ASSIGNED TASK:
Would you please write out every record exactly?

SUPPLIED ENTRIES:
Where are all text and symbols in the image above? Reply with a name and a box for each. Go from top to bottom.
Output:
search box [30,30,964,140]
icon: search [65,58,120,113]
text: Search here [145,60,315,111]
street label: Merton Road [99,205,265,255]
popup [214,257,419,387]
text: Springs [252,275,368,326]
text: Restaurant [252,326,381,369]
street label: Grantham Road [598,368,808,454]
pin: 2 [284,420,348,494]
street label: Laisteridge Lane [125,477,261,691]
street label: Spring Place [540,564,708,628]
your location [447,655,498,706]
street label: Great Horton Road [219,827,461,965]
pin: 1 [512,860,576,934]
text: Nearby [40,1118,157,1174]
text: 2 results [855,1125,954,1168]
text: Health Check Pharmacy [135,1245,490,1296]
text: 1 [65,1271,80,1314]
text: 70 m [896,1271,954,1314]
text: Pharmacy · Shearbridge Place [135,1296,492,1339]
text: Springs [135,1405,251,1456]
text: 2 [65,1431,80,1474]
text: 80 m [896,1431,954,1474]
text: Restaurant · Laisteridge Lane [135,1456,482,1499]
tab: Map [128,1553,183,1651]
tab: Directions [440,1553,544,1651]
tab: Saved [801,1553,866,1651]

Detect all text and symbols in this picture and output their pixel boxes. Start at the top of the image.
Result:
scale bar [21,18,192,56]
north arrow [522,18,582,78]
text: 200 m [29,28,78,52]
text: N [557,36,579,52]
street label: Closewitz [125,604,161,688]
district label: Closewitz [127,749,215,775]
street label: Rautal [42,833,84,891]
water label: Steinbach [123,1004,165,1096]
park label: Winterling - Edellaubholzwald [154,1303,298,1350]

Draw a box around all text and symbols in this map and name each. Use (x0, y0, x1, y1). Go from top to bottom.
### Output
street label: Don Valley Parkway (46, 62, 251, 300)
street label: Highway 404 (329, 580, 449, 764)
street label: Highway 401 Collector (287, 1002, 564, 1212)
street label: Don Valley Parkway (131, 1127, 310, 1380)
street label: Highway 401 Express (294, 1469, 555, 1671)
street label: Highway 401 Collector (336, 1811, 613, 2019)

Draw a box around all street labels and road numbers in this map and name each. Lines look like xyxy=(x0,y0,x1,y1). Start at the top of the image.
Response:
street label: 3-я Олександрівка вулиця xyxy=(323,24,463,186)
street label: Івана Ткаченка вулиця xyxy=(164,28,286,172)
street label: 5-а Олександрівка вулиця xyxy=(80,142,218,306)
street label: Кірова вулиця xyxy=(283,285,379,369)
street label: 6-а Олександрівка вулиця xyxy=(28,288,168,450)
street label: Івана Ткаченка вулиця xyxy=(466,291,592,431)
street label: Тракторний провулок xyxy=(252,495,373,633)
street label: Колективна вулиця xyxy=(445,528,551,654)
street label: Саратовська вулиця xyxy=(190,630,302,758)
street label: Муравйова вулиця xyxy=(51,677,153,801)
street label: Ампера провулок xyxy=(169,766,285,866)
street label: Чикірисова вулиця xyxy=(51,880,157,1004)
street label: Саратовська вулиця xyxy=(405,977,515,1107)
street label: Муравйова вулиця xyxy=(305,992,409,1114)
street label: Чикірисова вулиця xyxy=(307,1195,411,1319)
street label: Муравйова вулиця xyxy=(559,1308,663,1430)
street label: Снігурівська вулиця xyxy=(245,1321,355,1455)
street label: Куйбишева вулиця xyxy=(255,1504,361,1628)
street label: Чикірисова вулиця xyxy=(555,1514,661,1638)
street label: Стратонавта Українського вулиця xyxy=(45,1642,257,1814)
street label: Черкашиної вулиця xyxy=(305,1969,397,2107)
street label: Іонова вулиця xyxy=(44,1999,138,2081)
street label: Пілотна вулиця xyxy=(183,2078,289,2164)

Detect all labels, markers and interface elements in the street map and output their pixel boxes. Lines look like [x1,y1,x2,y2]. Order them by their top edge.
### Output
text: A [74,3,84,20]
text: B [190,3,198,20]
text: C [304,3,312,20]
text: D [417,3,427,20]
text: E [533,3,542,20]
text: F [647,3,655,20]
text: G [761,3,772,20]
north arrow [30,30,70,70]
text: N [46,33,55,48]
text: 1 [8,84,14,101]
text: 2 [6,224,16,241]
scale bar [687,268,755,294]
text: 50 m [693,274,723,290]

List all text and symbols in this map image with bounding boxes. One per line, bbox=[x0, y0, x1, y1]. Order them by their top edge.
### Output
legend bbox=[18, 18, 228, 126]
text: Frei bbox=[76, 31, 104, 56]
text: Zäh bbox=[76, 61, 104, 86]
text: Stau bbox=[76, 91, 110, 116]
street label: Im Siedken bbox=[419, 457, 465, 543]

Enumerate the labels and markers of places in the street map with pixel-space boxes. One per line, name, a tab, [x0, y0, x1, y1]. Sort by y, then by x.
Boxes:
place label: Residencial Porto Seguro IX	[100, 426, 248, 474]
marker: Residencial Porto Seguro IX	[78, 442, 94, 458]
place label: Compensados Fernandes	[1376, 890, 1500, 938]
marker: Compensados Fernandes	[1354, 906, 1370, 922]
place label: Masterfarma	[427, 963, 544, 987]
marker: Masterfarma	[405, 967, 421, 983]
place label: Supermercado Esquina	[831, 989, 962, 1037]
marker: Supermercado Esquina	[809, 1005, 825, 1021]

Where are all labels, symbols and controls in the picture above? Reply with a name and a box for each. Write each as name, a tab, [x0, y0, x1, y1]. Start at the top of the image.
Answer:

ANSWER FOR THE TASK:
Where are all text and symbols in the image above? Reply with a name and a box for each. Go from top to bottom.
Output:
search box [30,30,964,140]
icon: search [65,58,120,113]
text: Search here [145,60,315,111]
street label: Merton Road [99,205,265,255]
popup [214,257,419,387]
text: Springs [252,275,368,326]
text: Restaurant [252,326,381,369]
street label: Grantham Road [598,368,808,454]
pin: 2 [284,420,348,494]
street label: Laisteridge Lane [125,477,261,691]
street label: Spring Place [540,564,708,628]
your location [447,655,498,706]
street label: Great Horton Road [219,827,461,965]
pin: 1 [512,860,576,934]
text: Nearby [40,1118,157,1174]
text: 2 results [855,1125,954,1168]
text: Health Check Pharmacy [135,1245,490,1296]
text: 1 [65,1271,80,1314]
text: 70 m [896,1271,954,1314]
text: Pharmacy · Shearbridge Place [135,1296,492,1339]
text: Springs [135,1405,251,1456]
text: 2 [65,1431,80,1474]
text: 80 m [896,1431,954,1474]
text: Restaurant · Laisteridge Lane [135,1456,482,1499]
tab: Map [128,1553,183,1651]
tab: Directions [440,1553,544,1651]
tab: Saved [801,1553,866,1651]

Detect all text and symbols in this picture and output their pixel boxes. Start at the top of the image.
Result:
scale bar [21,18,192,56]
north arrow [522,18,582,78]
text: 200 m [29,28,78,52]
text: N [557,36,579,52]
street label: Closewitz [125,604,161,688]
district label: Closewitz [127,749,215,775]
street label: Rautal [42,833,84,891]
water label: Steinbach [123,1004,165,1096]
park label: Winterling - Edellaubholzwald [154,1303,298,1350]

Draw a box around all text and symbols in this map and name each. Use (x0, y0, x1, y1). Go from top to bottom.
### Output
street label: Don Valley Parkway (46, 62, 251, 300)
street label: Highway 404 (329, 580, 449, 764)
street label: Highway 401 Collector (287, 1002, 564, 1212)
street label: Don Valley Parkway (131, 1127, 310, 1380)
street label: Highway 401 Express (294, 1469, 555, 1671)
street label: Highway 401 Collector (336, 1811, 613, 2019)

Draw a box around all street labels and road numbers in this map and name each. Lines look like xyxy=(x0,y0,x1,y1). Start at the top of the image.
Response:
street label: 3-я Олександрівка вулиця xyxy=(323,24,463,186)
street label: Івана Ткаченка вулиця xyxy=(164,28,286,172)
street label: 5-а Олександрівка вулиця xyxy=(80,142,218,306)
street label: Кірова вулиця xyxy=(283,285,379,369)
street label: 6-а Олександрівка вулиця xyxy=(28,288,168,450)
street label: Івана Ткаченка вулиця xyxy=(466,291,592,431)
street label: Тракторний провулок xyxy=(252,495,373,633)
street label: Колективна вулиця xyxy=(445,528,551,654)
street label: Саратовська вулиця xyxy=(190,630,302,758)
street label: Муравйова вулиця xyxy=(51,677,153,801)
street label: Ампера провулок xyxy=(169,766,285,866)
street label: Чикірисова вулиця xyxy=(51,880,157,1004)
street label: Саратовська вулиця xyxy=(405,977,515,1107)
street label: Муравйова вулиця xyxy=(305,992,409,1114)
street label: Чикірисова вулиця xyxy=(307,1195,411,1319)
street label: Муравйова вулиця xyxy=(559,1308,663,1430)
street label: Снігурівська вулиця xyxy=(245,1321,355,1455)
street label: Куйбишева вулиця xyxy=(255,1504,361,1628)
street label: Чикірисова вулиця xyxy=(555,1514,661,1638)
street label: Стратонавта Українського вулиця xyxy=(45,1642,257,1814)
street label: Черкашиної вулиця xyxy=(305,1969,397,2107)
street label: Іонова вулиця xyxy=(44,1999,138,2081)
street label: Пілотна вулиця xyxy=(183,2078,289,2164)

Detect all labels, markers and interface elements in the street map and output their pixel boxes. Lines look like [x1,y1,x2,y2]. Order them by their top edge.
### Output
text: A [74,3,84,20]
text: B [190,3,198,20]
text: C [304,3,312,20]
text: D [417,3,427,20]
text: E [533,3,542,20]
text: F [647,3,655,20]
text: G [761,3,772,20]
north arrow [30,30,70,70]
text: N [46,33,55,48]
text: 1 [8,84,14,101]
text: 2 [6,224,16,241]
scale bar [687,268,755,294]
text: 50 m [693,274,723,290]

List all text and symbols in this map image with bounding boxes. One per line, bbox=[x0, y0, x1, y1]. Order them by their top edge.
### Output
legend bbox=[18, 18, 228, 126]
text: Frei bbox=[76, 31, 104, 56]
text: Zäh bbox=[76, 61, 104, 86]
text: Stau bbox=[76, 91, 110, 116]
street label: Im Siedken bbox=[419, 457, 465, 543]

Enumerate the labels and markers of places in the street map with pixel-space boxes. One per line, name, a tab, [x0, y0, x1, y1]. Sort by y, then by x.
Boxes:
place label: Residencial Porto Seguro IX	[100, 426, 248, 474]
marker: Residencial Porto Seguro IX	[78, 442, 94, 458]
place label: Compensados Fernandes	[1376, 890, 1500, 938]
marker: Compensados Fernandes	[1354, 906, 1370, 922]
place label: Masterfarma	[427, 963, 544, 987]
marker: Masterfarma	[405, 967, 421, 983]
place label: Supermercado Esquina	[831, 989, 962, 1037]
marker: Supermercado Esquina	[809, 1005, 825, 1021]

Where are all labels, symbols and controls in the picture above? Reply with a name and a box for each. Write each as name, a tab, [x0, y0, x1, y1]. Start at the top of the image.
Answer:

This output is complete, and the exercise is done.